UOIF president Lhaj Thami Breze said “discreet” head-coverings include bandanas or pieces of cloth tied at the back, and he warned school authorities not to “twist the law” by trying to prohibit them in September. “We have been asked not to break the law, but to try to find a way to conform to it. It is not up to schools to tell us how,” he said.
However the UOIF’s stance could put it on collision course with the centre-right government of President Jacques Chirac, which in guidelines to school leaders stipulates that the ban covers “signs and behaviour … whose wearing immediately makes known a person’s religious faith.”
The guidelines say the Islamic veil is banned “no matter what name is given to it”. Earlier this month Education Minister Francois Fillon said the law would be applied “with absolute firmness … I will pay personal attention. There will be no exception.”
The “secularity law” was drafted in response to an official report last year which warned against the breakdown of society into racial and faith-based groups, and recommended the removal of religious symbols from the classroom as well as steps to hasten integration of the large Arab minority.
The ban on “conspicuous” insignia also covers the Jewish skull-cap and large Christian crosses.
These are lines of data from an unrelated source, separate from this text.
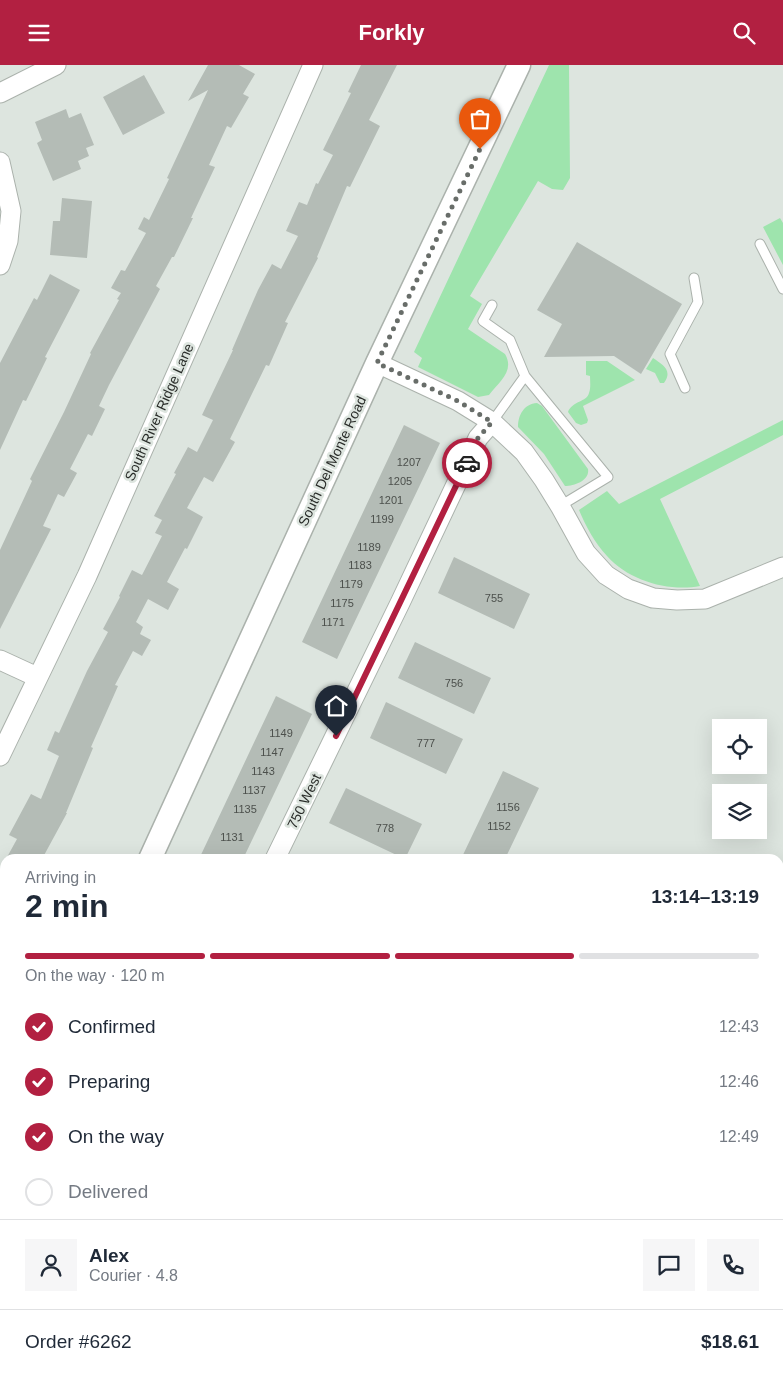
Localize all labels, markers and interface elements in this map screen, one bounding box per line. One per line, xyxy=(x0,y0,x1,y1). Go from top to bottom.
icon: menu xyxy=(25,19,53,47)
icon: search xyxy=(730,19,758,47)
text: Forkly xyxy=(358,20,425,45)
pin xyxy=(459,98,501,149)
icon: bag xyxy=(466,105,494,133)
street label: South River Ridge Lane xyxy=(121,341,197,483)
street label: South Del Monte Road xyxy=(295,393,369,529)
courier xyxy=(442,438,492,488)
icon: car xyxy=(453,449,481,477)
house number: 1207 xyxy=(397,456,421,468)
house number: 1205 xyxy=(388,475,412,487)
house number: 1201 xyxy=(379,494,403,506)
house number: 1199 xyxy=(370,513,394,525)
house number: 1189 xyxy=(357,541,381,553)
house number: 1183 xyxy=(348,559,372,571)
house number: 1179 xyxy=(339,578,363,590)
house number: 755 xyxy=(485,592,503,604)
house number: 1175 xyxy=(330,597,354,609)
house number: 1171 xyxy=(321,616,345,628)
house number: 756 xyxy=(445,677,463,689)
pin xyxy=(315,685,357,736)
icon: home xyxy=(322,692,350,720)
map controls xyxy=(712,719,767,839)
button: locate xyxy=(712,719,767,774)
house number: 1149 xyxy=(269,727,293,739)
house number: 777 xyxy=(417,737,435,749)
house number: 1147 xyxy=(260,746,284,758)
house number: 1143 xyxy=(251,765,275,777)
street label: 750 West xyxy=(284,771,324,831)
house number: 1137 xyxy=(242,784,266,796)
button: layers xyxy=(712,784,767,839)
house number: 1156 xyxy=(496,801,520,813)
house number: 1135 xyxy=(233,803,257,815)
house number: 1152 xyxy=(487,820,511,832)
house number: 778 xyxy=(376,822,394,834)
house number: 1131 xyxy=(220,831,244,843)
text: Arriving in xyxy=(25,869,96,886)
text: 13:14–13:19 xyxy=(651,886,759,907)
text: 2 min xyxy=(25,888,109,924)
text: On the way · 120 m xyxy=(25,967,165,984)
icon: check xyxy=(25,1013,53,1041)
text: Confirmed xyxy=(68,1016,156,1037)
text: 12:43 xyxy=(719,1018,759,1035)
icon: check xyxy=(25,1068,53,1096)
text: Preparing xyxy=(68,1071,150,1092)
text: 12:46 xyxy=(719,1073,759,1090)
icon: check xyxy=(25,1123,53,1151)
text: On the way xyxy=(68,1126,164,1147)
text: 12:49 xyxy=(719,1128,759,1145)
text: Delivered xyxy=(68,1181,148,1202)
button: person xyxy=(25,1239,77,1291)
button: chat xyxy=(643,1239,695,1291)
button: phone xyxy=(707,1239,759,1291)
text: Alex xyxy=(89,1245,129,1266)
text: Courier · 4.8 xyxy=(89,1267,178,1284)
text: Order #6262 xyxy=(25,1331,132,1352)
text: $18.61 xyxy=(701,1331,759,1352)

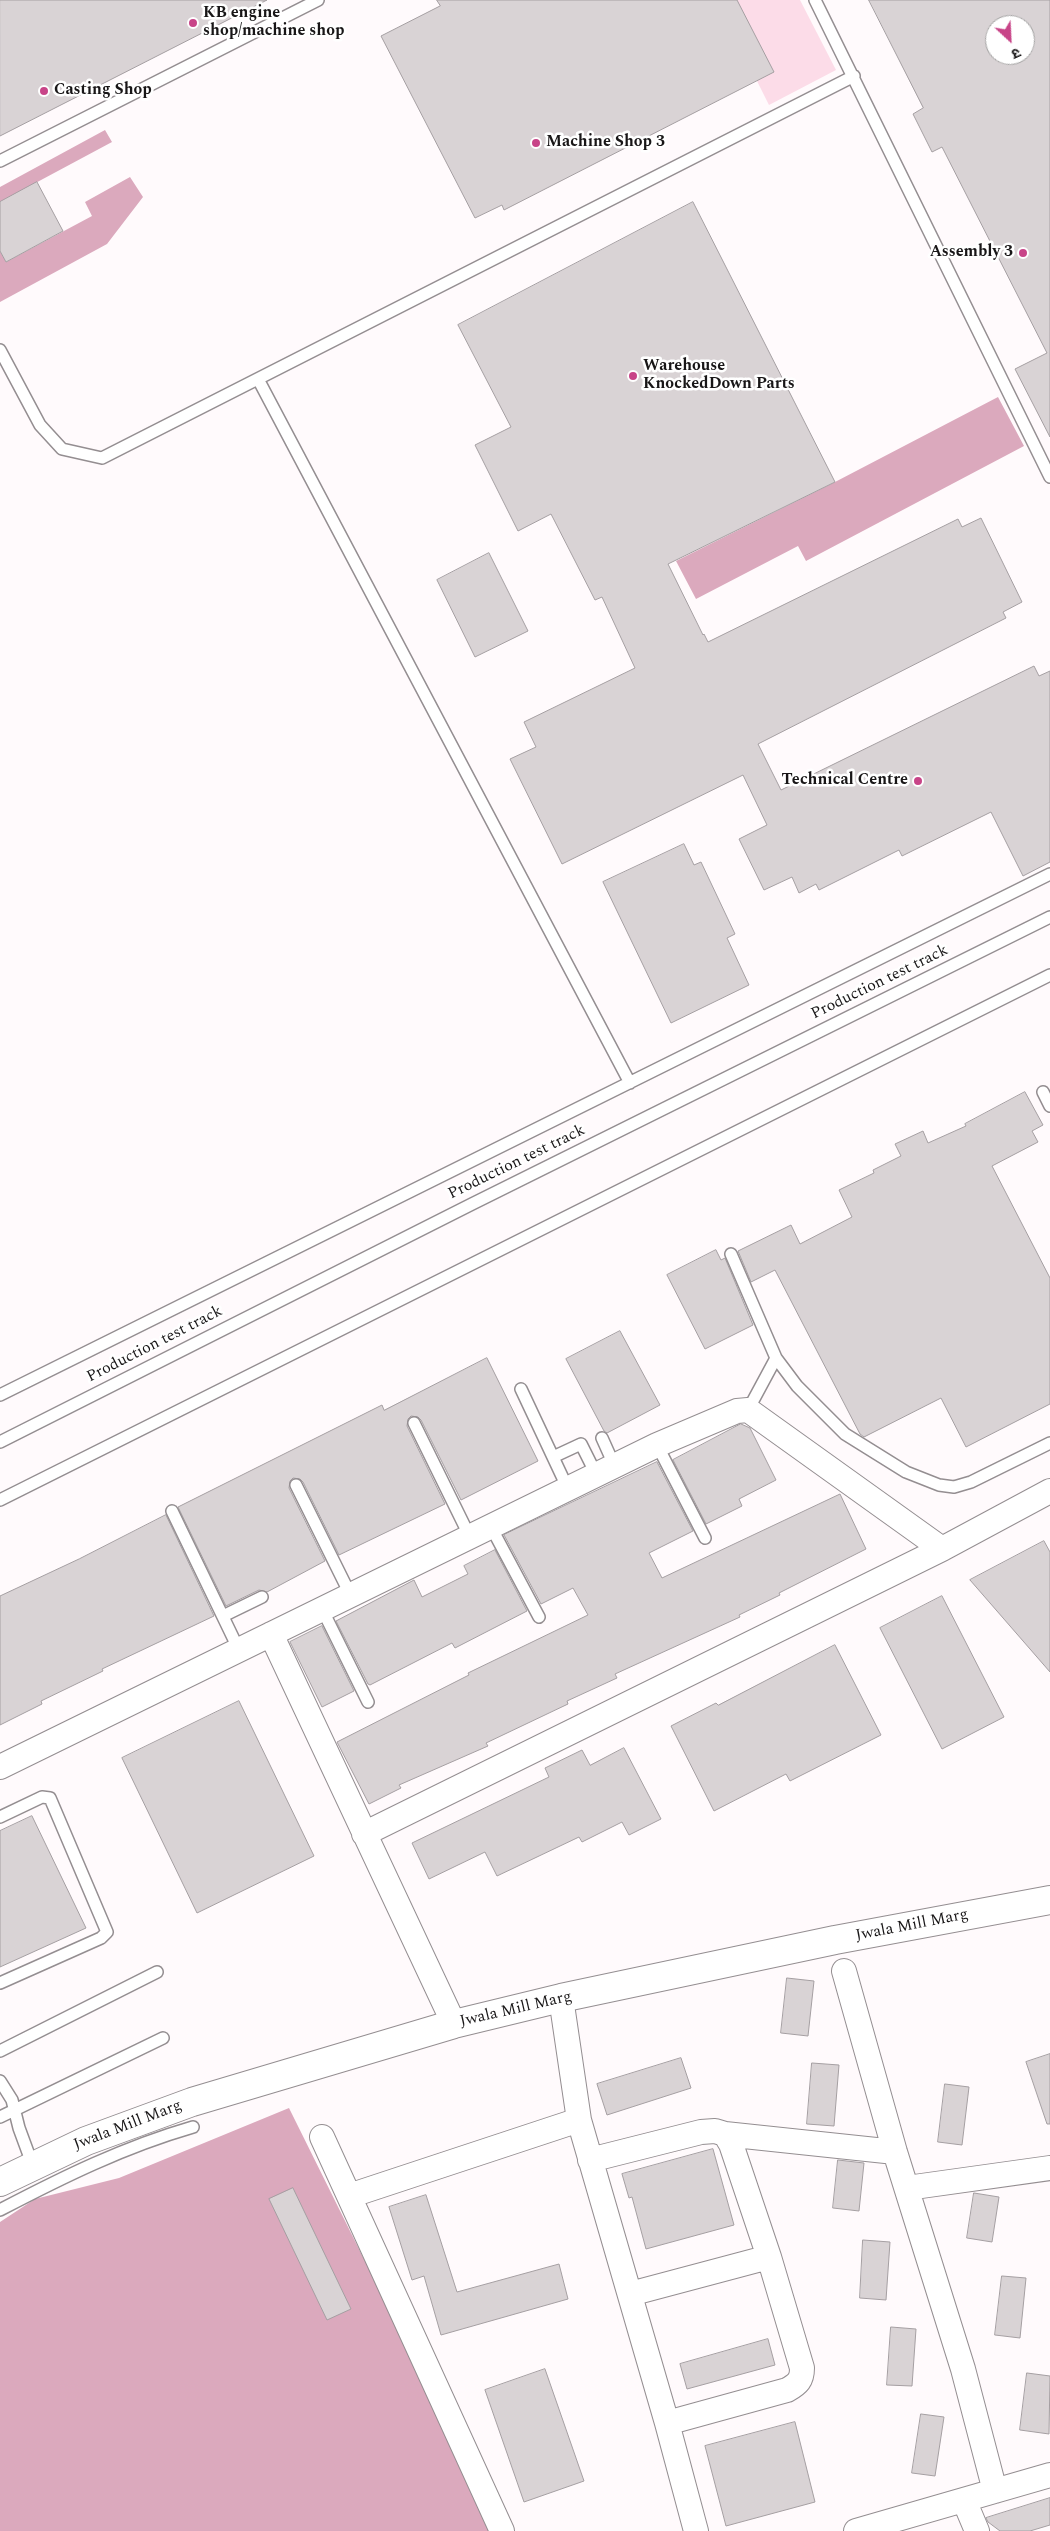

But the Muslim community believes it is primarily the target, and the start of the new term — when the law will be applied for the first time—is awaited with growing unease.
The UOIF, which enjoins a return to the fundamentals of Islam as laid out in the Holy Quran and sayings of the Prophet Mohamed (PBUH), scored strongly in elections last year to France’s first officially-recognised Muslim body, the Council for the Muslim Religion (CFCM).